Transfert, conto curto de Antônio d'Elía, tinha tudo para me desagradar. É o que geralmente acontece com contos que usam a linguagem da ficção científica sobretudo para poetar, prestando mais atenção à forma como as palavras rebolam na boca do que ao seu significado e correndo assim sérios riscos de resultar em disparates. E é também o que geralmente acontece com histórias de amor interespécies, que quase nunca se preocupam minimamente com os imperativos biológicos de cada uma ou, o que é pior, que tratam as espécies alienígenas como meras variantes ligeiras do muito terrestre Homo sapiens. Transfer tinha, pois, tudo para me desagradar, porque é tudo isto. É a história de um terrestre, poeta, que se apaixona por uma alienígena e tenta convencê-la, a princípio sem grande sucesso, a concretizarem esse amor.
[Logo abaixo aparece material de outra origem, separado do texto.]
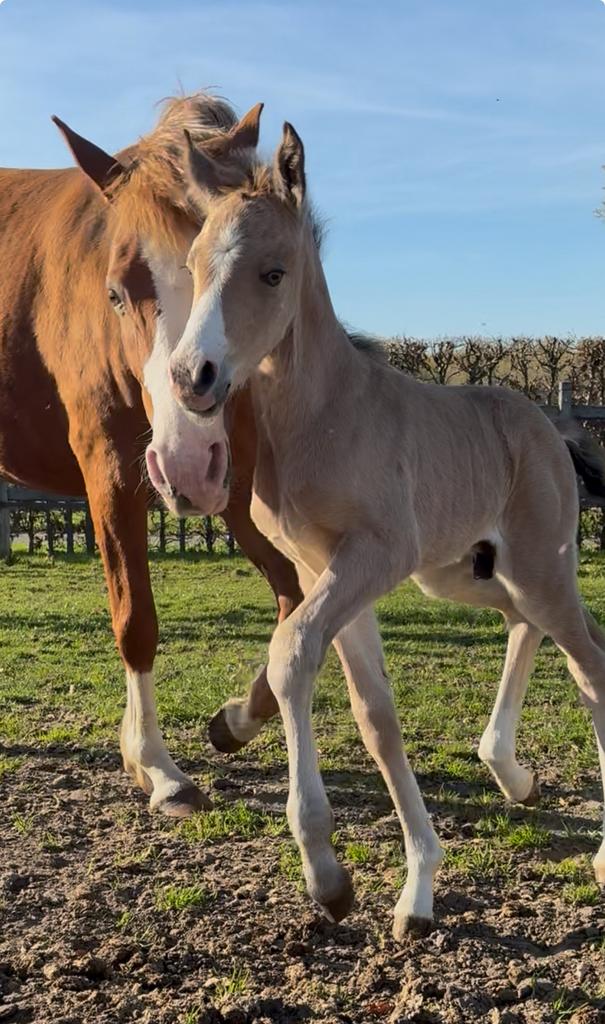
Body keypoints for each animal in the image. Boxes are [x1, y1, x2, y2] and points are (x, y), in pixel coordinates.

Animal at [0, 94, 302, 818]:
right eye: (115, 292)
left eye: (261, 275)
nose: (185, 461)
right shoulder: (111, 472)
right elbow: (135, 618)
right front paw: (154, 766)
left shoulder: (238, 487)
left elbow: (293, 598)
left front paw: (234, 721)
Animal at [166, 113, 605, 939]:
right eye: (195, 265)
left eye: (273, 273)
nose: (190, 377)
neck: (321, 414)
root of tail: (548, 426)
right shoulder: (323, 568)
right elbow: (375, 717)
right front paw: (413, 888)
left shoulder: (373, 554)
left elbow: (289, 651)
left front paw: (324, 871)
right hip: (465, 573)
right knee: (533, 628)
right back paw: (509, 771)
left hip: (534, 564)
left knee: (588, 662)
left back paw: (594, 851)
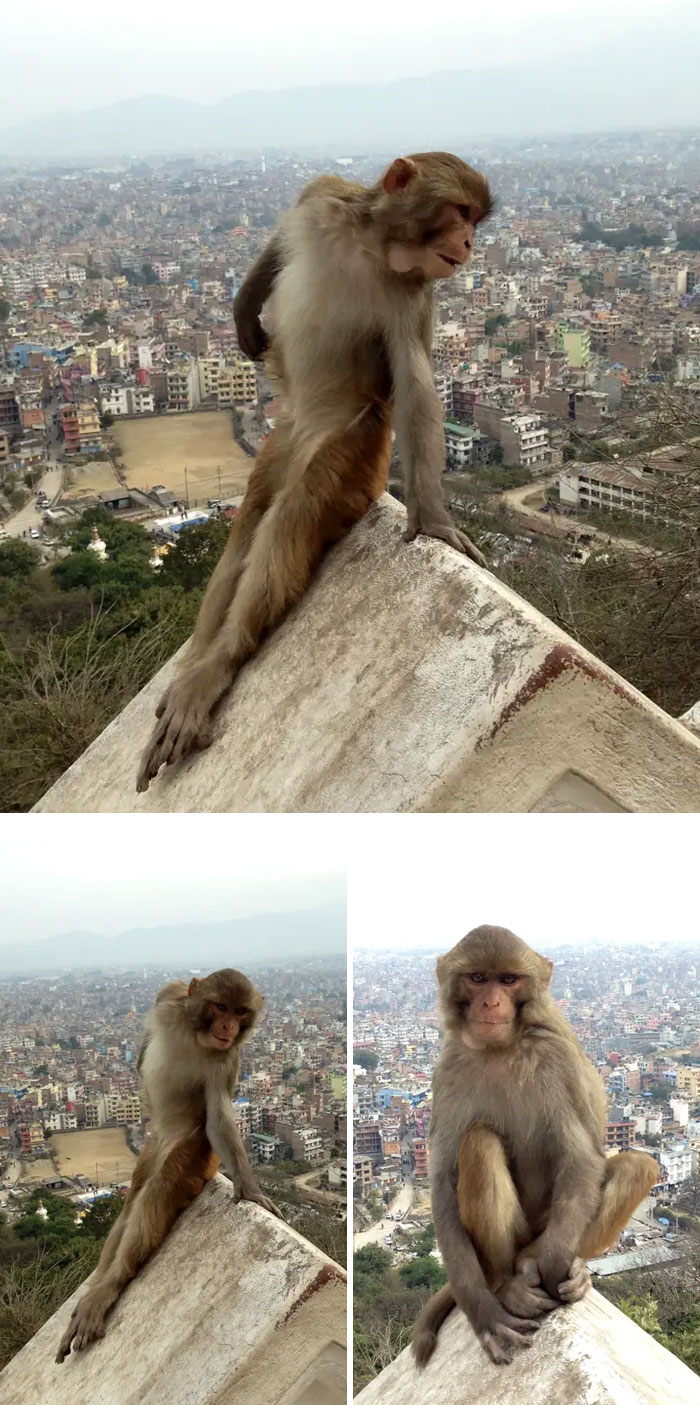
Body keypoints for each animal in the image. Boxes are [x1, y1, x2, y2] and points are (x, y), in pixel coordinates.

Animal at [56, 968, 281, 1363]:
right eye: (221, 1006)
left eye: (241, 1012)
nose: (228, 1025)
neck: (195, 1034)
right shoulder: (169, 997)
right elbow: (146, 1043)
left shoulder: (227, 1060)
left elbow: (218, 1117)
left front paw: (251, 1190)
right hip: (150, 1150)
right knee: (132, 1202)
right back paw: (99, 1285)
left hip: (194, 1152)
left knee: (158, 1188)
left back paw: (108, 1287)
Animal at [136, 152, 493, 791]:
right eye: (460, 211)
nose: (471, 242)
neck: (372, 245)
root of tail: (302, 434)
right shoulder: (323, 198)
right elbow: (281, 242)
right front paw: (244, 312)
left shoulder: (412, 296)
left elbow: (417, 390)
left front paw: (433, 519)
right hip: (279, 443)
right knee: (251, 520)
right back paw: (199, 663)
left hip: (353, 449)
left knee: (294, 509)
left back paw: (216, 665)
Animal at [412, 926, 659, 1368]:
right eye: (478, 978)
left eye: (509, 980)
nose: (491, 1002)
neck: (502, 1046)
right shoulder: (448, 1069)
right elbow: (441, 1179)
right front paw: (484, 1312)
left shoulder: (555, 1055)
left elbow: (580, 1155)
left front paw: (556, 1263)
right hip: (515, 1235)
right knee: (478, 1142)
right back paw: (504, 1285)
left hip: (548, 1224)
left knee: (637, 1168)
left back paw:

Mas a verdade é que não me desagradou por aí além. Porque o conto está realmente bem escrito, com lirismo mas sem exageros; porque apesar de haver alguns disparates terminológicos estes são bem mais reduzidos do que é hábito em histórias destas; porque a questão da concretização do amor interespecífico é bem resolvida, de uma forma que não agride a noção de ficção científica, através do tal transfert do título; e porque o final dantesco (em sentido próprio, e entendam isto como quiserem) acaba por fazer reavaliar tudo o que ficou para trás de uma forma que também me pareceu bem conseguida.
Ou seja, não sendo um grande conto, pareceu-me um conto muito razoável, a atirar para o bom. Por improvável que isso seja num conto deste tipo.